To prepare and shop wisely, one of the best things you can do is to understand exactly what needs to happen after the contract is signed. Speaking generally, there are several steps common to implementing any site- search system.

  • Integrate the search application with your data

    For a retailer, that’s the product catalog and supporting content.

  • Tune the initial results

    Net neither too narrow nor too wide.

  • Integrate with your e-commerce platform

    So people can buy stuff.

  • Design your interface

    Most top-tier systems provide templates — they may or may not suit your needs.

  • Define and apply business rules

    Decide which offers, featured products, special offers, and so on are presented based on which customer actions.

  • Define metrics and KPIs and integrate reporting

    See the list of KPIs and metrics on page 32.

  • Set up the people processes

    Figure out who’s going to get things running, keep it going, and make it sing.

Now, think of Bill Murray and the movie Groundhog Day: If you’re serious about optimizing your site search, you’re not just taking those seven steps once; you’re taking them over and over and over again. Your site search needs to keep pace with changes to your product assortment, your offers, the design of your site, and findings from your analytics.

Mike Moran, an engineer for IBM’s OmniFind search and text analytics products, points out that retailers often overlook a critical factor when selecting site-search software: the ease with which the system can be continually modified to meet the site’s needs. Moran sees rapid experimentation as fundamental to online marketing success — his book Do It Wrong Quickly is a practical handbook on the subject — and he sees ongoing iteration as necessary for success with site search, too.

“Site owners need to look at a potential solution and ask, How am I going to change this on day 2? On week 7? Six months from now and a year from now? Who’s going to do that work, and what kind of operational relationships and training will be needed?” So as you shop for site search, ask each vendor, or the team building your in-house system: “How do we change it, and who’s going to do it?”

Keep tuning your site search to the needs of your customers, products and business. It’s a key step you can take as you build your effective Website.

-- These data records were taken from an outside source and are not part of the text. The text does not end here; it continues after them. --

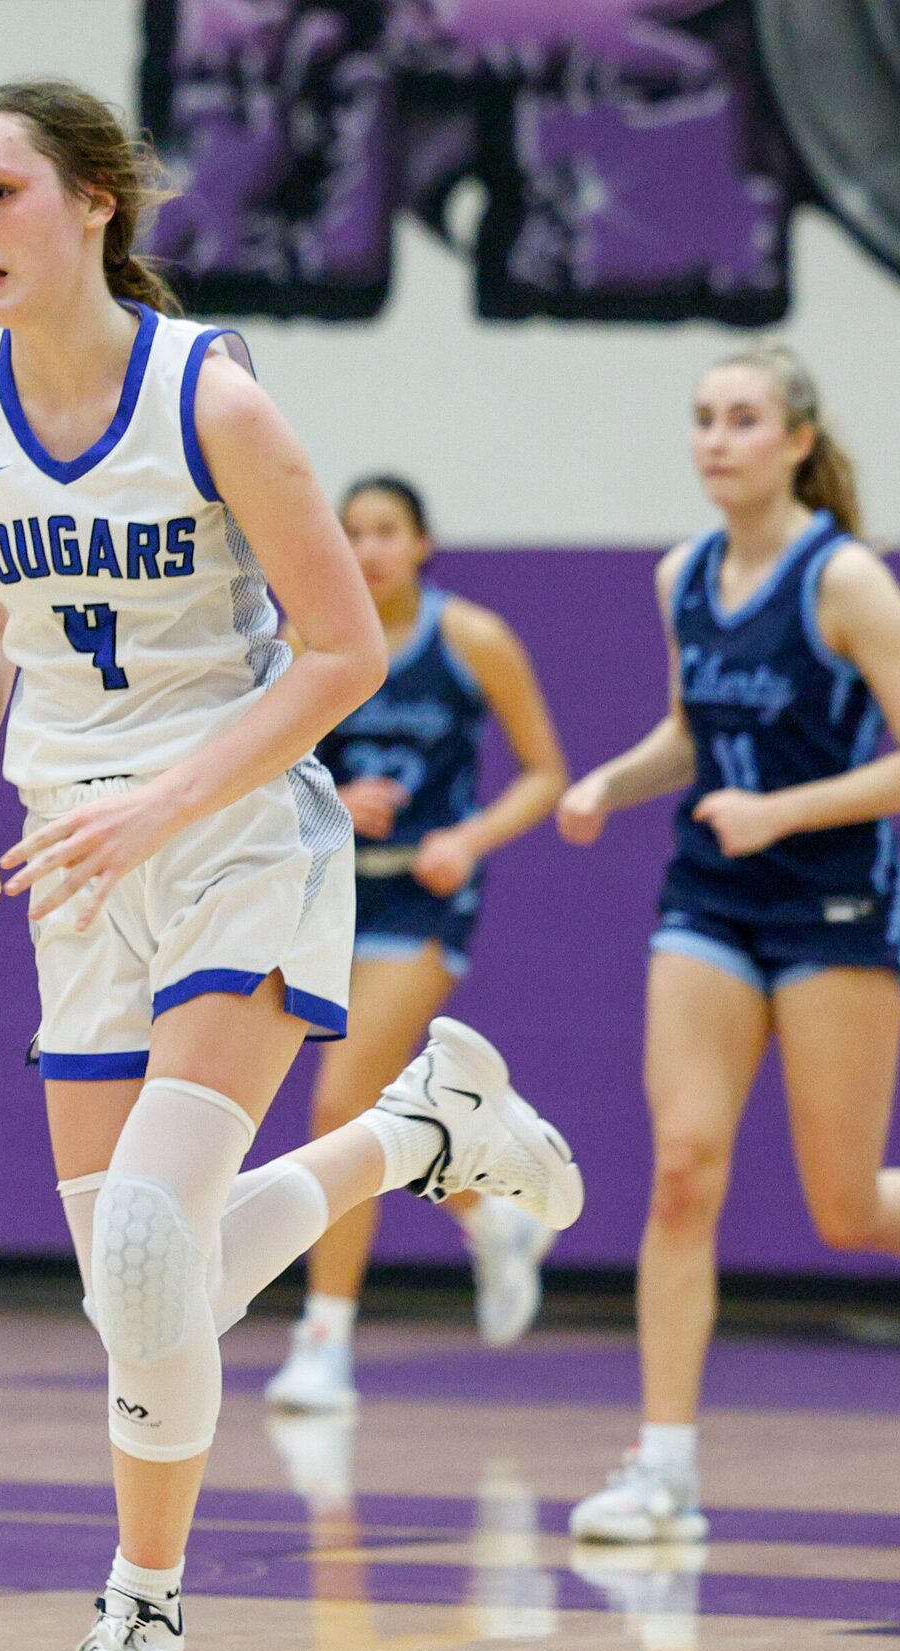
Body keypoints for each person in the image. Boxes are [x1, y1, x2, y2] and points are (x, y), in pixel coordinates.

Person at [0, 78, 582, 1651]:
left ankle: (143, 1617)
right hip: (75, 857)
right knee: (151, 1291)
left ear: (95, 206)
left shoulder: (213, 399)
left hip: (237, 839)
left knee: (145, 1254)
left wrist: (170, 795)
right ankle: (423, 1137)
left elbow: (342, 652)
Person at [556, 342, 900, 1545]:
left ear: (796, 440)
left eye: (740, 418)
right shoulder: (679, 574)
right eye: (700, 417)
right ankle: (662, 1473)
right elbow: (692, 732)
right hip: (710, 896)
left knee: (840, 1209)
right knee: (684, 1167)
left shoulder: (843, 580)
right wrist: (609, 781)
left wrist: (780, 812)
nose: (713, 439)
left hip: (832, 901)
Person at [265, 475, 572, 1413]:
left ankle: (324, 1337)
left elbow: (545, 773)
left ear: (423, 544)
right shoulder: (303, 637)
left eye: (387, 531)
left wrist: (468, 838)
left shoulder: (472, 639)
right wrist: (323, 798)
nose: (367, 549)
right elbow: (251, 754)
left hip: (424, 902)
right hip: (326, 894)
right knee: (355, 1114)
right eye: (352, 531)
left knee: (339, 1100)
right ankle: (489, 1207)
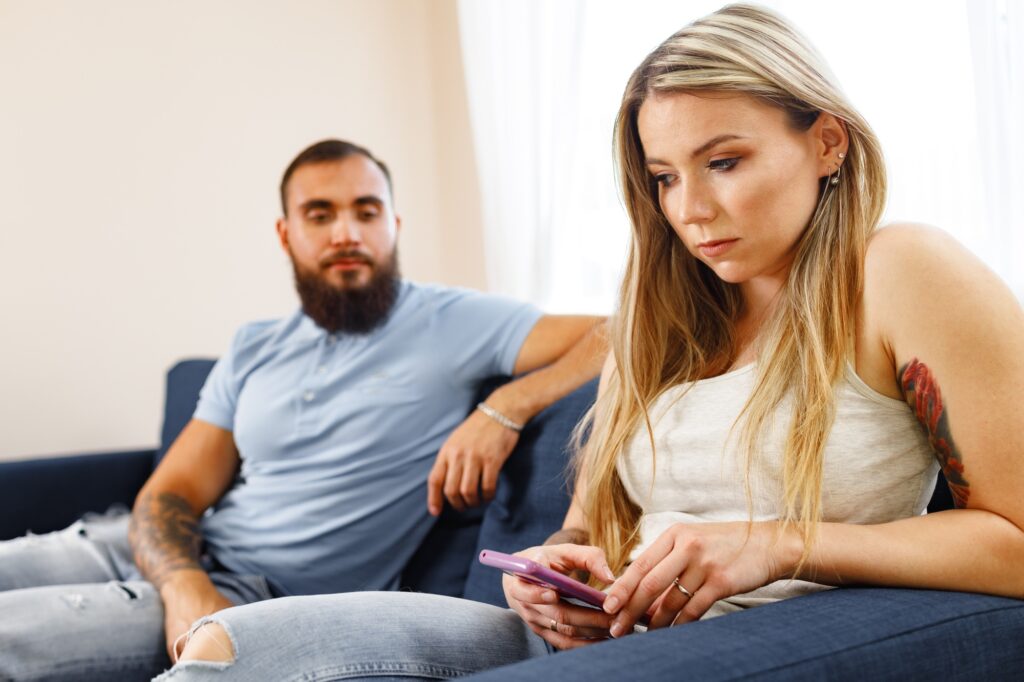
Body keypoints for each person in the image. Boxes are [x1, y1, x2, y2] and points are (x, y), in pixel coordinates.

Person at [161, 4, 1024, 680]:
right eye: (663, 177)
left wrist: (781, 539)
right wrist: (551, 573)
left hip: (751, 649)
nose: (690, 209)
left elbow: (1013, 540)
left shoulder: (902, 269)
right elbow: (594, 530)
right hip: (601, 645)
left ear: (826, 141)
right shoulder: (662, 311)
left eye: (724, 161)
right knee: (223, 646)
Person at [0, 139, 607, 681]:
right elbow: (170, 495)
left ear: (393, 225)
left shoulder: (453, 322)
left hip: (254, 595)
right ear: (286, 234)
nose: (347, 232)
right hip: (144, 554)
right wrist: (185, 582)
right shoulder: (253, 345)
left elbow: (622, 328)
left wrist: (505, 406)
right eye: (320, 214)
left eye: (366, 211)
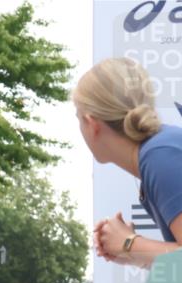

Larry Becker is vice president and principal, Website effectiveness, at the Rimm-Kaufman Group (www.rimmkaufman.com), an online marketing consulting firm.

15 KPIs and metrics for effective site search

  1. % conversion/searching visitors
  2. Sales/searching visitor
  3. % search exits
  4. Customer satisfaction with site search
  5. Top phrases searched
  6. Top categories searched
  7. Top concepts searched
  8. Top queries with no results
  9. Top queries with no results clicked
  10. Pages where searches begin — and end
  11. Top queries resulting in paging
  12. Top queries resulting in additional searches
  13. Top (and bottom) attributes utilized (guided nav)
  14. Top spelling corrections
  15. Segmentation: top searches for high-value customers; top searches for best external search keywords, and so on.